Please repeat the entries below exactly as written, leaving out any images.

[Saved entries]
....
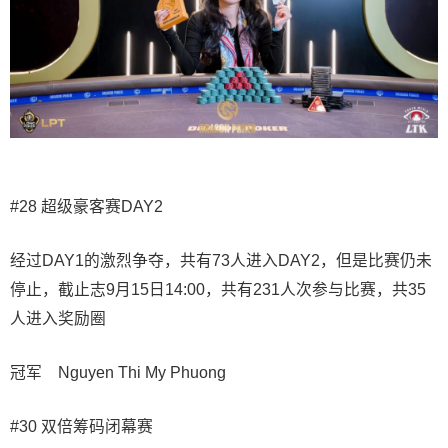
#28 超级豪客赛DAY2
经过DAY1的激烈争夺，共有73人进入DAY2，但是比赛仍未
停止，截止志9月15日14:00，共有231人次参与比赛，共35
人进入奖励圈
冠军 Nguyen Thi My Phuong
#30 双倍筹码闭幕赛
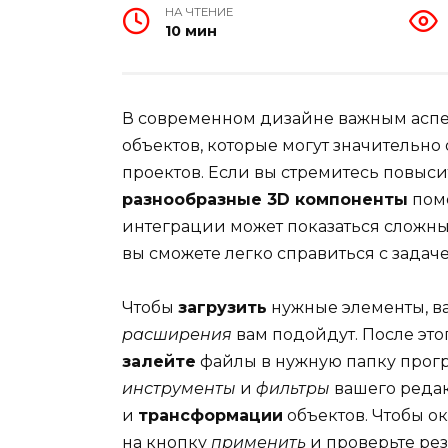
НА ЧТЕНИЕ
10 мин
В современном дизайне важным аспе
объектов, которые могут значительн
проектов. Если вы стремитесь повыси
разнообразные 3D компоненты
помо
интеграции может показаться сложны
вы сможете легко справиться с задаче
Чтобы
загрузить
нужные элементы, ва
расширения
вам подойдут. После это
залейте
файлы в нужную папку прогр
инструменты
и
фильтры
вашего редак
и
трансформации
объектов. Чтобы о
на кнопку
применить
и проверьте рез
....
Result for this task:
#28 超级豪客赛DAY2
经过DAY1的激烈争夺，共有73人进入DAY2，但是比赛仍未
停止，截止志9月15日14:00，共有231人次参与比赛，共35
人进入奖励圈
冠军 Nguyen Thi My Phuong
#30 双倍筹码闭幕赛
НА ЧТЕНИЕ
10 мин
В современном дизайне важным аспе
объектов, которые могут значительн
проектов. Если вы стремитесь повыси
разнообразные 3D компоненты
помо
интеграции может показаться сложны
вы сможете легко справиться с задаче
Чтобы
загрузить
нужные элементы, ва
расширения
вам подойдут. После это
залейте
файлы в нужную папку прогр
инструменты
и
фильтры
вашего редак
и
трансформации
объектов. Чтобы о
на кнопку
применить
и проверьте рез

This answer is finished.